Cambrian: Opinion

Egg noodle exercise: fun followed by flavorful feast

Fresh noodles simmered in chicken broth, dressed with lemon olive oil and a knob of butter and Parmesan cheese.
Fresh noodles simmered in chicken broth, dressed with lemon olive oil and a knob of butter and Parmesan cheese. Special to The Cambrian

For fun in cooking, find a friend or family, or both. Some meals are definitely labor intensive, so lend themselves to a group experience. Holiday tamales in great quantities, pans of baklava, bierocks, or cabbage rolls all come to mind with great memories. Now my daughter Kathy was excited that she could share the following experience, which she had learned by doing with her teaching friend, Kristi Vance Bell.

“Nothing beats fresh homemade noodles!” she announced.

So, on a lovely girls’ getaway weekend to Cambria, Kathy and another teaching friend, Jera Cantrell Stevens, and I donned our aprons and set to task. We developed this recipe from what we did, and from what other generations have done.

Egg Noodles

4 cups all purpose or unbleached flour, divided use

4 large eggs, beaten lightly

4 eggshells of water — about 4 tablespoons


Ingredients should be at room temperature, and this works best when there is less humidity so dough can dry more readily. In a large mixing bowl, place 3 cups of flour and make a well to crack the four eggs in. Then, using the best eggshell half, pour in 4 shells of water — about 4 tablespoons. (Did I tell you this is a family recipe handed down from the czarist days of Russia?) Mix with a fork.

Scatter the reserved flour onto the tabletop, plop the dough on, and gently work in just enough flour to make a soft but not sticky ball. Form into golf-sized balls, and roll out one at a time with a floured rolling pin until it is thin enough to see through to the table. Incorporate flour as you go, and form a square shape rather than round so it will be easier to cut.

Place each square on a clean cotton tea towel (we used my grandmother’s embroidered ones) and place over the back of a chair (we used my leather sofa — this you had to see). Allow the first surface to set about 15 minutes, and then turn over to dry the second side about 15 minutes. Taking one piece at a time, fold into fourths and slice with a very sharp knife into thin ribbons — if these don’t unroll easily, allow to dry longer. Place them in a bowl, and fluff the noodles to separate.

Separate the new “ribbons” and lay them back on the tea towels to dry a little; you may pull slightly, or twist them a little for variation. Meanwhile, prepare well-salted boiling water for plain noodles, or your favorite chicken broth with the skin and bones and mirepoix removed. Add noodles to the pot, and cook seven to 10 minutes, taste testing each minute. You could now add fresh celery, onions and carrots, with shredded chicken, parsley, cilantro or whatever suits you.
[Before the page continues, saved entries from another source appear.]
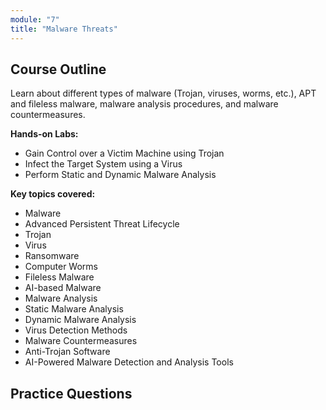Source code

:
 ```yaml
---
module: "7"
title: "Malware Threats"
---
```


## Course Outline

Learn about different types of malware (Trojan, viruses, worms, etc.), APT and fileless malware, malware analysis procedures, and malware countermeasures.

**Hands-on Labs:**

- Gain Control over a Victim Machine using Trojan
- Infect the Target System using a Virus
- Perform Static and Dynamic Malware Analysis

**Key topics covered:**

- Malware
- Advanced Persistent Threat Lifecycle
- Trojan
- Virus
- Ransomware
- Computer Worms
- Fileless Malware
- AI-based Malware
- Malware Analysis
- Static Malware Analysis
- Dynamic Malware Analysis
- Virus Detection Methods
- Malware Countermeasures
- Anti-Trojan Software
- AI-Powered Malware Detection and Analysis Tools

## Practice Questions
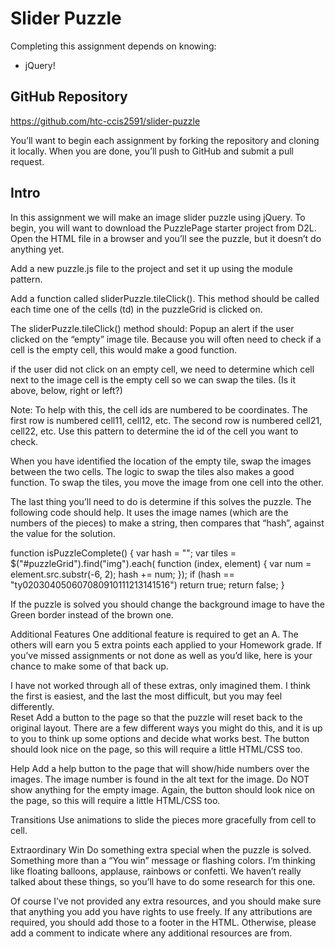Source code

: # Slider Puzzle
Completing this assignment depends on knowing:

- jQuery!

## GitHub Repository
https://github.com/htc-ccis2591/slider-puzzle

You’ll want to begin each assignment by forking the repository and cloning it locally.  When you are done, you’ll push to GitHub and submit a pull request.

## Intro
In this assignment we will make an image slider puzzle using jQuery.  To begin, you will want to download the PuzzlePage starter project from D2L.  Open the HTML file in a browser and you’ll see the puzzle, but it doesn’t do anything yet.

Add a new puzzle.js file to the project and set it up using the module pattern.

Add a function called sliderPuzzle.tileClick().  This method should be called each time one of the cells (td) in the puzzleGrid is clicked on.

The sliderPuzzle.tileClick() method should:
Popup an alert if the user clicked on the “empty” image tile.  Because you will often need to check if a cell is the empty cell, this would make a good function.

if the user did not click on an empty cell, we need to determine which cell next to the image cell is the empty cell so we can swap the tiles.  (Is it above, below, right or left?)

Note: To help with this, the cell ids are numbered to be coordinates.  The first row is numbered cell11, cell12, etc. The second row is numbered cell21, cell22, etc.  Use this pattern to determine the id of the cell you want to check.

When you have identified the location of the empty tile, swap the images between the two cells.  The logic to swap the tiles also makes a good function.  To swap the tiles, you move the image from one cell into the other.

The last thing you’ll need to do is determine if this solves the puzzle.  The following code should help.  It uses the image names (which are the numbers of the pieces) to make a string, then compares that “hash”, against the value for the solution.

function isPuzzleComplete() {
   var hash = "";
   var tiles = $("#puzzleGrid").find("img").each(
       function (index, element) {
           var num = element.src.substr(-6, 2);
           hash += num;
       });
   if (hash == "ty020304050607080910111213141516")
       return true;
   return false;
}


If the puzzle is solved you should change the background image to have the Green border instead of the brown one.

Additional Features
One additional feature is required to get an A.  The others will earn you 5 extra points each applied to your Homework grade.  If you’ve missed assignments or not done as well as you’d like, here is your chance to make some of that back up.  

I have not worked through all of these extras, only imagined them.  I think the first is easiest, and the last the most difficult, but you may feel differently.  
Reset
Add a button to the page so that the puzzle will reset back to the original layout.  There are a few different ways you might do this, and it is up to you to think up some options and decide what works best.  The button should look nice on the page, so this will require a little HTML/CSS too.

Help
Add a help button to the page that will show/hide numbers over the images.  The image number is found in the alt text for the image.  Do NOT show anything for the empty image.  Again, the button should look nice on the page, so this will require a little HTML/CSS too.

Transitions
Use animations to slide the pieces more gracefully from cell to cell.

Extraordinary Win
Do something extra special when the puzzle is solved.  Something more than a “You win” message or flashing colors.  I’m thinking like floating balloons, applause, rainbows or confetti.  We haven’t really talked about these things, so you’ll have to do some research for this one.  

Of course I’ve not provided any extra resources, and you should make sure that anything you add you have rights to use freely.  If any attributions are required, you should add those to a footer in the HTML.  Otherwise, please add a comment to indicate where any additional resources are from.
You can imagine our giggles as we prepared, cooked and sampled some plain with butter, others with flavored salts and oils, and/or with freshly grated Parmesan stirred in.

This recipe can be halved or doubled, keeping the same ratios. If preparing ahead, lay the uncooked noodles flat on a paper towel in jumbo ziplock bags and store overnight in the fridge. If greenish oxidation appears, it is OK, but do cook them up within 24 hours. Any leftovers will keep … if you have any!

I have Kristi’s fascinating backstory of her great-great-great-grandparents’ travels from Germany to Russia, back to Germany after Catherine the Great’s era, and later generations emigrating to America via Ellis Island. The heritage of how they all worked and cooked adds flavor to the tale, and to the dish.